I had many great moments. A no-hitter by Paul Edmondson of the Chicago White Sox. This was particularly interesting. Edmondson played only one year in the majors, 1969, and died February of the next year. The no-hitter he crafted was his first appearance in my replay; therefore it would have been his “Major League debut.” I also had a no-hitter by Andy Messersmith, a 10-inning job by Sudden Sam McDowell in which he lost both the no-hitter and the game on a triple by Norm Cash in the 11th, and a perfect game by Mickey Lolich against the lowly Seattle Pilots. Rod Carew had a 6-for-6 game. A handful of batters hit three homeruns in a game, including Boog Powell in Game 4 of the World Series. Jim French, a slow-footed Washington Senators backup catcher, hit triples on his first three at-bats of a game. Merv Rettenmund of the Orioles, with an average quite south of .200, hit for the cycle in a rare start. Frank Howard hit 50 homeruns. Harmon Killebrew won the MVP award, and Lolich the Cy Young with a 22-9 record in addition to leading the league in ERA and strikeouts.

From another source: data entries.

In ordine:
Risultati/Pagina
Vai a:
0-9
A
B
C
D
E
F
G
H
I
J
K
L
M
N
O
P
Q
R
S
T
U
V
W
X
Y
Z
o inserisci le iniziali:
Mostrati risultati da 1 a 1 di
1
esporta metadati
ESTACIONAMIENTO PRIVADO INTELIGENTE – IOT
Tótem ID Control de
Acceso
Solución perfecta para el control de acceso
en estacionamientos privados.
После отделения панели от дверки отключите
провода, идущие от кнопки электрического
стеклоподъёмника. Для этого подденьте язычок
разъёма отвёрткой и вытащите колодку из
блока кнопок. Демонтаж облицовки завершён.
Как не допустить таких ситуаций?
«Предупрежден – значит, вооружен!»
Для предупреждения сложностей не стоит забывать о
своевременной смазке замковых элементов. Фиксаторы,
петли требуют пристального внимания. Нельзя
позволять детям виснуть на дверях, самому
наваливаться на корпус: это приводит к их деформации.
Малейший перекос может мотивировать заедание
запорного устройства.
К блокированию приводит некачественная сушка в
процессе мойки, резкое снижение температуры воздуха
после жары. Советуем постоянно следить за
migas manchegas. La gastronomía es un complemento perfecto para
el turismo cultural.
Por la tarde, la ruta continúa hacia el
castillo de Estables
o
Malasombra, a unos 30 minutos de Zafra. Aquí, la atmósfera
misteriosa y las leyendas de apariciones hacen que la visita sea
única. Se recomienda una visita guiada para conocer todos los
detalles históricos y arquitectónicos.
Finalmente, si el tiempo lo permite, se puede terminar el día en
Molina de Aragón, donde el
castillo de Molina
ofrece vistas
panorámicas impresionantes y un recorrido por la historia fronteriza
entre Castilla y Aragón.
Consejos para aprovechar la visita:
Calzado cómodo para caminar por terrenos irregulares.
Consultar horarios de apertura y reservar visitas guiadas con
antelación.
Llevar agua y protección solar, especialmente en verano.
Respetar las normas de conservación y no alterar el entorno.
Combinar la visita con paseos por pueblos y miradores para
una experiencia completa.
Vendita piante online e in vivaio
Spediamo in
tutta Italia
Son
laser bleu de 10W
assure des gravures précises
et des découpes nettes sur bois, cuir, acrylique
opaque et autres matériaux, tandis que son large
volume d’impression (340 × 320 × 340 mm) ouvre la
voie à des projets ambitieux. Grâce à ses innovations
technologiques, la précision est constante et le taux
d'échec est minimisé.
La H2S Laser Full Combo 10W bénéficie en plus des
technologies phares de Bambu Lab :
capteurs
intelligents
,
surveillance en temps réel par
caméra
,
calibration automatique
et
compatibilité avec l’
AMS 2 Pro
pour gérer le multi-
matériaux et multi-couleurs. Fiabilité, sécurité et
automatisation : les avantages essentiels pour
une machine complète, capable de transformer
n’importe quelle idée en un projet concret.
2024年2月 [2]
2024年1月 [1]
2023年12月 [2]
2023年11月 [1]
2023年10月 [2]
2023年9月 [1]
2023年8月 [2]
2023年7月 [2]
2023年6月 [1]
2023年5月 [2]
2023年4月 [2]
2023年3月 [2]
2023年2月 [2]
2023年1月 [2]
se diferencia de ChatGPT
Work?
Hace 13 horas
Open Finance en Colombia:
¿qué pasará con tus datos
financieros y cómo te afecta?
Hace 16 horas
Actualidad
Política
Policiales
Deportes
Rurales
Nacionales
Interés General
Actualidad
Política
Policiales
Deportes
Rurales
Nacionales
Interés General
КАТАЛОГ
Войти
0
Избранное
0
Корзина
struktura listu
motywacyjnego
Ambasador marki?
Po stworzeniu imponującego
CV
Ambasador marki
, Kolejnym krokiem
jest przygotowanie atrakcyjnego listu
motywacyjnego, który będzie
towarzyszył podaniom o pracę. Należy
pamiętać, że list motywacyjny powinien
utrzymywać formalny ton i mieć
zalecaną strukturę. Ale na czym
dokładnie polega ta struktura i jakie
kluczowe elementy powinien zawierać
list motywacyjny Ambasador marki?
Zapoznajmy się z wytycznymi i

McDowell and Luis Tiant of Cleveland both lost at least 20 games. Carlos May of Chicago was Rookie of the Year.
The Orioles won 109 games, just as they did in 1969, and dispatched the Twins in the playoffs, just like they did in 1969, advancing to the World Series against the Mets. With Baltimore leading 3 games to 2, it looked like the Mets had them on the ropes in Game 6. They led 3-1 going into the bottom of the 9th, and had Tom Seaver ready to clinch the title in a looming seventh game showdown. Ron Taylor got the call from Gil Hodges to close the Orioles out. Don Buford, Paul Blair and Frank Robinson all singled, making the score 3-2. After a Boog Powell sacrifice fly tied the score, Brooks Robinson stood in. A roll on Taylor’s card produced a one-out, two-run homerun that capped their furious rally and a World Series championship. What a grand way to finish my replay (even though I hated the Orioles).

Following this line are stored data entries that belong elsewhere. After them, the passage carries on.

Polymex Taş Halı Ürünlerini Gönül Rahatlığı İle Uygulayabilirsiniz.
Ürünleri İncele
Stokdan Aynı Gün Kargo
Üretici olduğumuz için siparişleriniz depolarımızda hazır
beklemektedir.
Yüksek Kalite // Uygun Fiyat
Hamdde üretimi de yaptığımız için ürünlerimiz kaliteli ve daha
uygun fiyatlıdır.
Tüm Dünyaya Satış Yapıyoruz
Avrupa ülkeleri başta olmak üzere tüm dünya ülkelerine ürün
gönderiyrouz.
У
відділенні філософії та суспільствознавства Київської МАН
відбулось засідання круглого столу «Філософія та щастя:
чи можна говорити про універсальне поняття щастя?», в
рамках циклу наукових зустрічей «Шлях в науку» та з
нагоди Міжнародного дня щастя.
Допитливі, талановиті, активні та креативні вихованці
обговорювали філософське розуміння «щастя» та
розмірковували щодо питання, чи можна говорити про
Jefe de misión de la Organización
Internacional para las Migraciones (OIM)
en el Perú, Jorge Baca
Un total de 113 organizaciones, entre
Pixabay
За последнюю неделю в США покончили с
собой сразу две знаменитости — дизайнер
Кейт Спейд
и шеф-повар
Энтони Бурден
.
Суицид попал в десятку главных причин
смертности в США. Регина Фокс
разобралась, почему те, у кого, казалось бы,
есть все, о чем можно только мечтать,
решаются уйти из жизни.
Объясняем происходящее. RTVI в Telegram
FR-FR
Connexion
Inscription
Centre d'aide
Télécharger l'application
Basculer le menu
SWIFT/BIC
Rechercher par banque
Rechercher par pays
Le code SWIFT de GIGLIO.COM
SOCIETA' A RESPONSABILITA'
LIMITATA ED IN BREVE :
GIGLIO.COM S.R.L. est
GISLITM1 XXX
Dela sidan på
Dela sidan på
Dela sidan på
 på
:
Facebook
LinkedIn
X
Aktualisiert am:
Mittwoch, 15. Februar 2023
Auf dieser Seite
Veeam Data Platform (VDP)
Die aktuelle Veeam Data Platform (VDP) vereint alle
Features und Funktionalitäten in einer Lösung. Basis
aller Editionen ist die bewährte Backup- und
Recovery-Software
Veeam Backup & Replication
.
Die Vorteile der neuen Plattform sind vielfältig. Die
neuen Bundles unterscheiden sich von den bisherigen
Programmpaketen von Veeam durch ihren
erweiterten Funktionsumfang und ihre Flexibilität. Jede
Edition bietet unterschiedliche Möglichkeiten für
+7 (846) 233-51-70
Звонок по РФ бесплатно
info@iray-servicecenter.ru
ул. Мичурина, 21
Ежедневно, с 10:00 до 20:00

1969 is over, at long last, and now it is on to other projects. I am in the middle of a 2003 KC Chiefs football replay and a 2008 NCAA basketball tournament using Statis-Pro. I have other World Series replays in line, and recently bought several of the six-team NFL football sets for playing enjoyment.
Thank you, Hal Richman, Strat-O-Matic, and especially you, Larry Kenton, for producing and introducing me to this simple, yet captivating game we all love. I look forward to hearing the clink of the dice many times in the years ahead. I am contemplating replaying the 1969 NL season now, and if I do I will be a mere 97 years old when I pitch those dice the last time.